En esta ocasión fue la sorpresiva alza de tasa de interés por parte del Banco Central de Japón, que agarró desprevenidos a muchos inversionistas que habían empleado un curioso mecanismo de especulación que pocas veces sale bien. Contrataban préstamos en millones de yenes (baratos desde hace años) y los invertían en mercados con tasas más atractivas como el mexicano. Varias de esas “posiciones” como se les denomina en el argot financiero eran de corto y mediano plazo para aumentar las utilidades, por lo que el incremento japonés recortó las ganancias y amplió unas pérdidas que nadie había pronosticado.
El segundo factor fue el indicador de empleo de los Estados Unidos, que bajó, y se sumó a la preocupación (siento que exagerada todavía) de que nuestro vecino podría entrar en una recesión.
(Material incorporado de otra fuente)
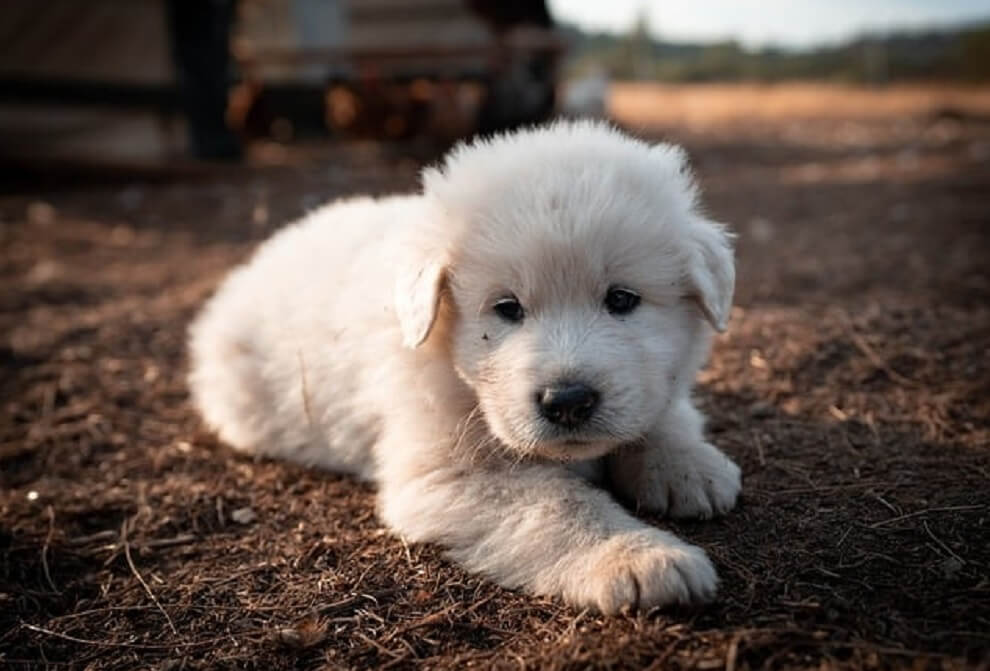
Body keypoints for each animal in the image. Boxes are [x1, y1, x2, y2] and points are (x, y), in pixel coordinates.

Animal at [188, 121, 744, 616]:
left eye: (622, 299)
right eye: (507, 308)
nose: (567, 401)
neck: (457, 376)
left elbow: (664, 411)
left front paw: (687, 465)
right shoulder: (446, 472)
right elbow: (558, 507)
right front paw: (640, 557)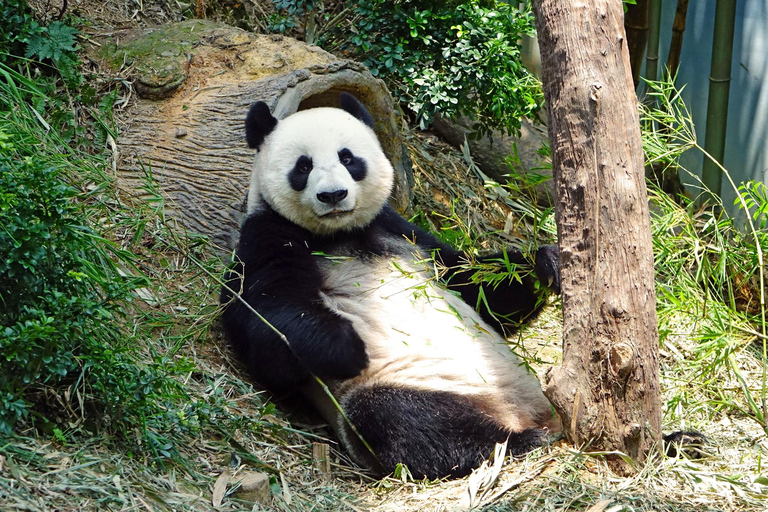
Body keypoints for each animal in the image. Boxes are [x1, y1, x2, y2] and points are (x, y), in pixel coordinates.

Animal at [220, 93, 562, 480]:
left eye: (348, 158)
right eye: (303, 166)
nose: (333, 195)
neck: (338, 234)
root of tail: (516, 412)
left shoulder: (402, 232)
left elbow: (477, 287)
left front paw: (546, 263)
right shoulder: (267, 234)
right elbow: (264, 320)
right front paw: (346, 348)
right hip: (412, 382)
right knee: (405, 420)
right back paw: (516, 442)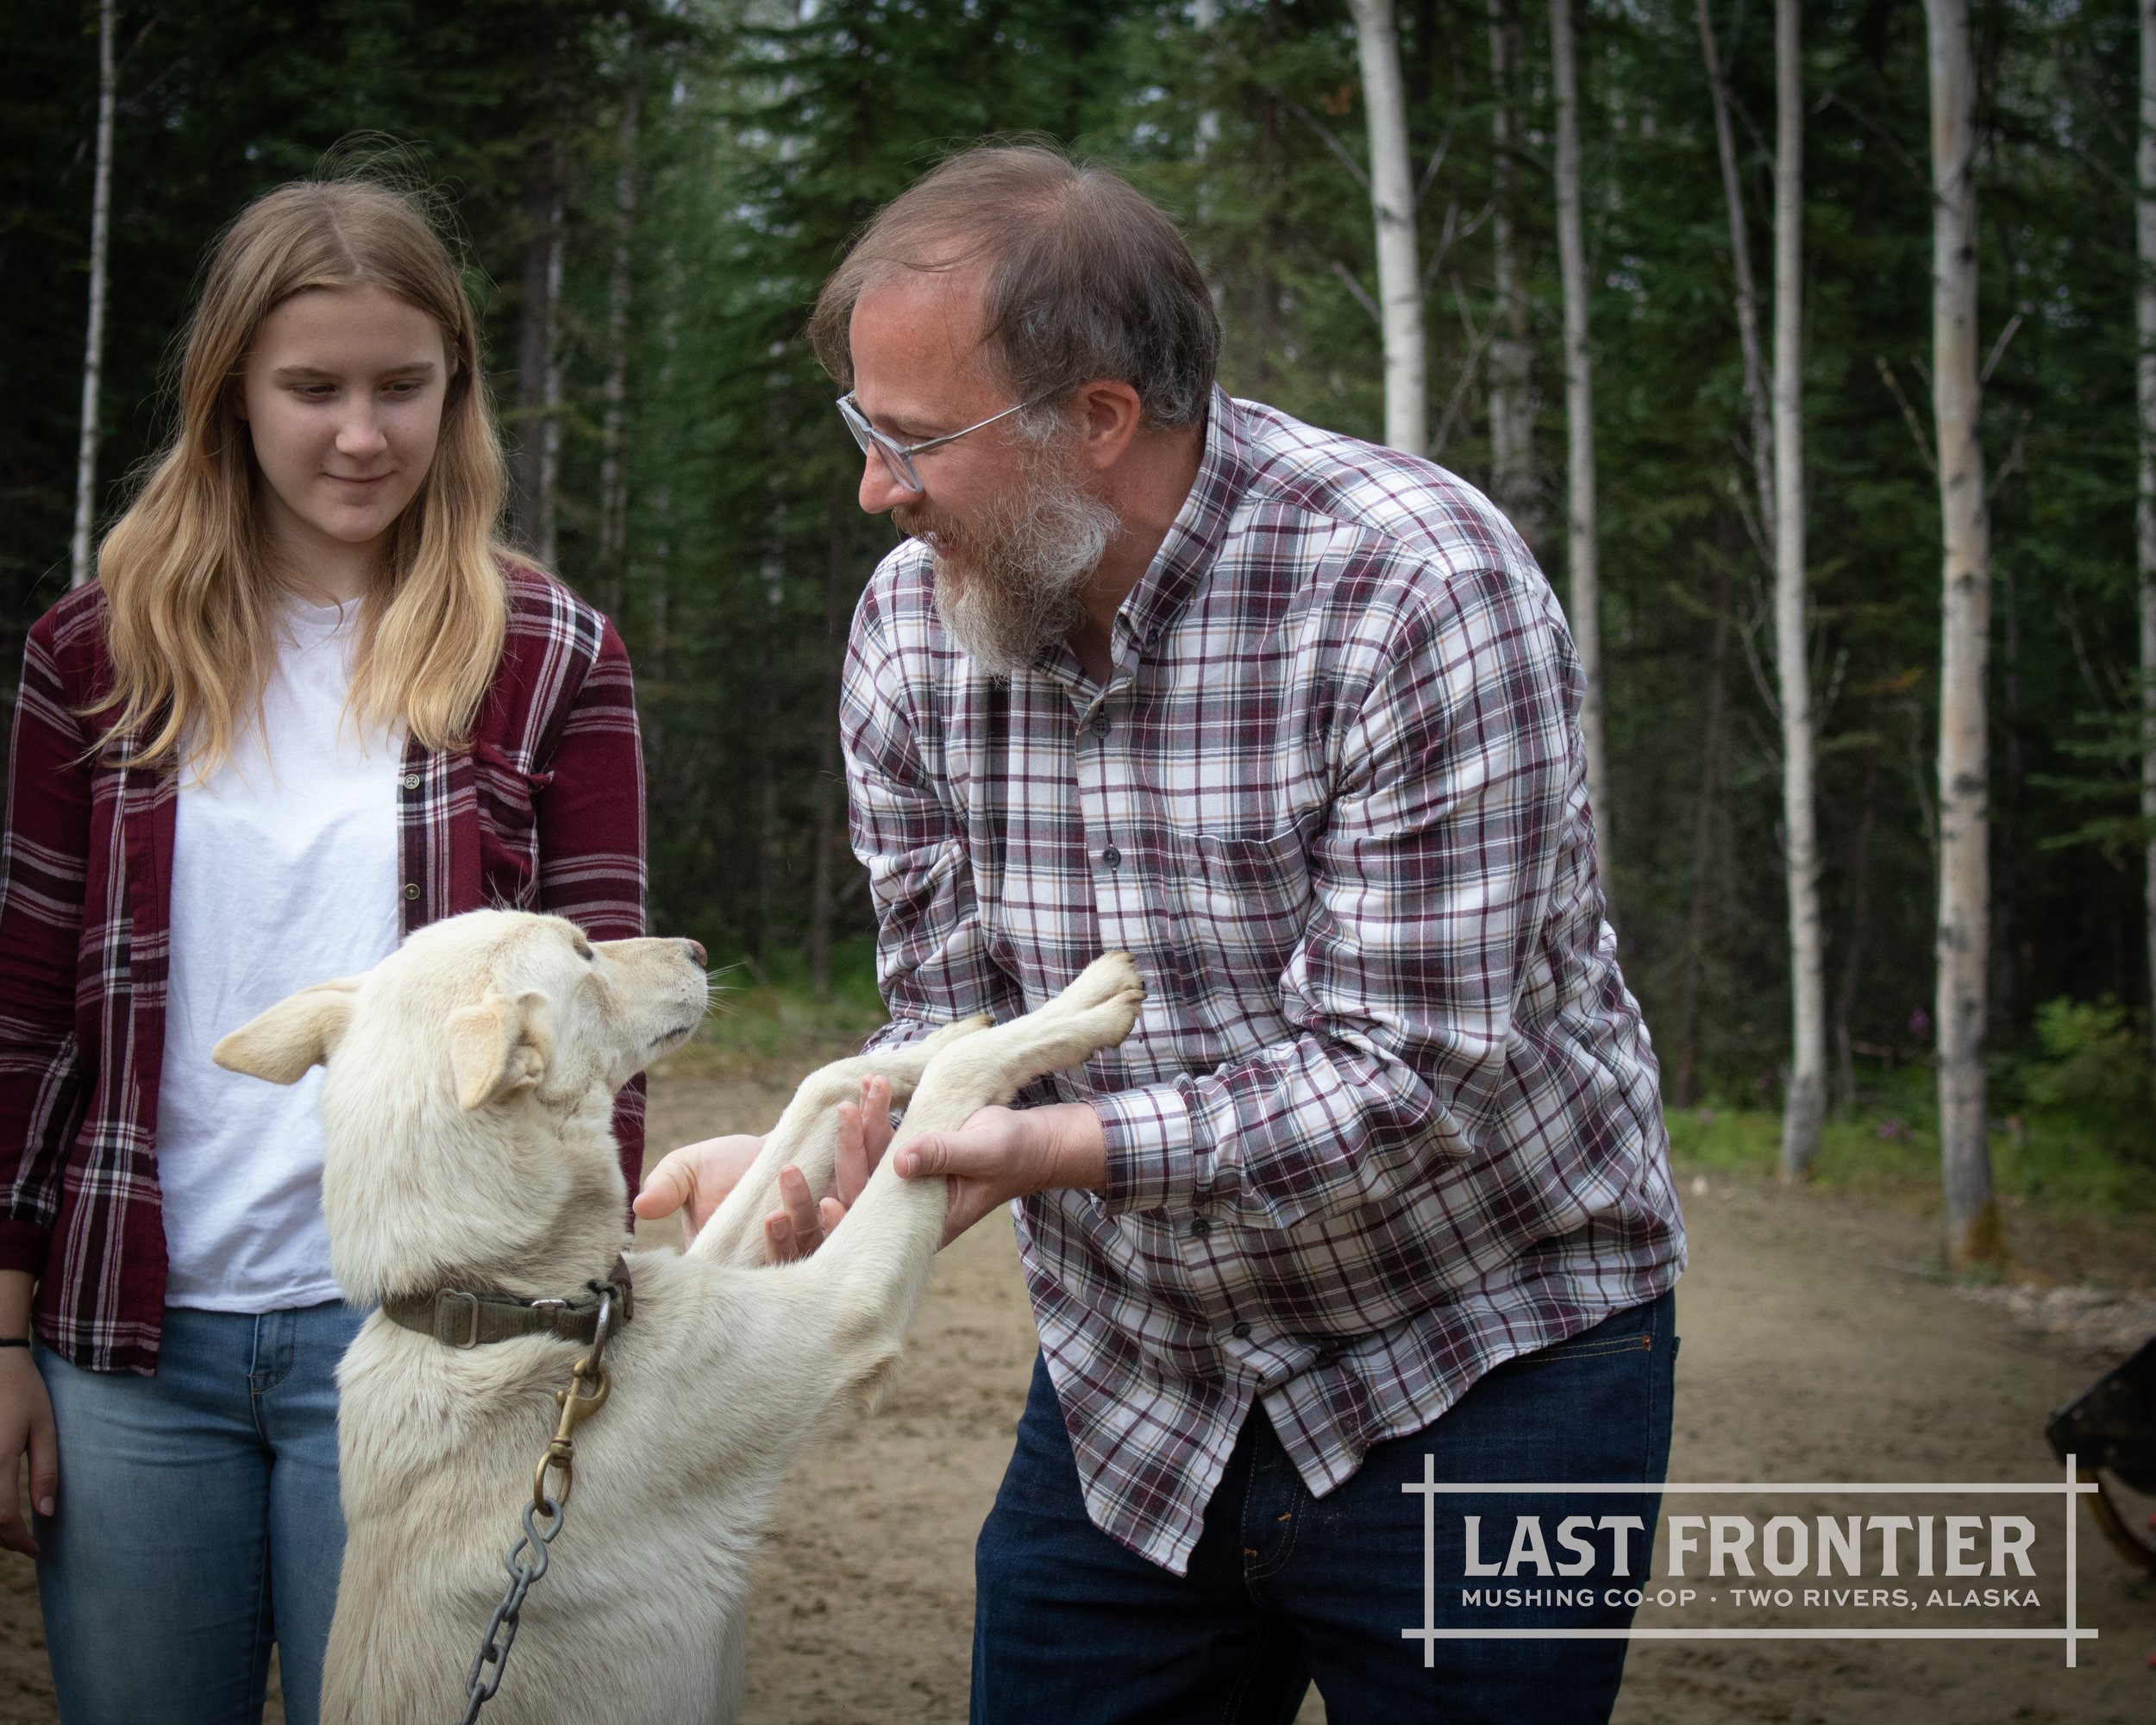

Que estén en medio de un proceso electoral que capta la atención del mundo solo incrementar el temor de quienes mueven dinero de un país a otro, como el resto lo cambia de bolsa del pantalón.
En el fondo lo que surge, de nuevo, son rasgos de codicia y de utilidades a toda costa. Ninguno de los dos es bueno para las sociedades del planeta y evade el enfoque que debemos tener al principal problema global: la desigualdad.
Nadie, en ninguna nación estable, está en contra de que existan más emprendedores o mejoren sus números los principales empresarios. En lo que las mayorías no están de acuerdo es en la concentración del ingreso y en la falta de competencia que termina limitando la prosperidad de los consumidores.
Como ciudadanos debemos tomar consciencia de que somos parte de este proceso y que contamos con una fuerza colectiva que puede influir en las decisiones económicas. Para quien busca mejorar sus condiciones de vida, todas las mañanas comienzan temprano. Si todos empujamos hacia la misma dirección, podremos abrir mercados cerrados, limitar la ruleta de casino bursátil y consolidar un modelo de equidad que privilegie el benefició general, por encima del de unos cuantos. Más que temor, la economía debe comenzar a voltear hacia la gente para darse cuenta que el factor humano es el más importante.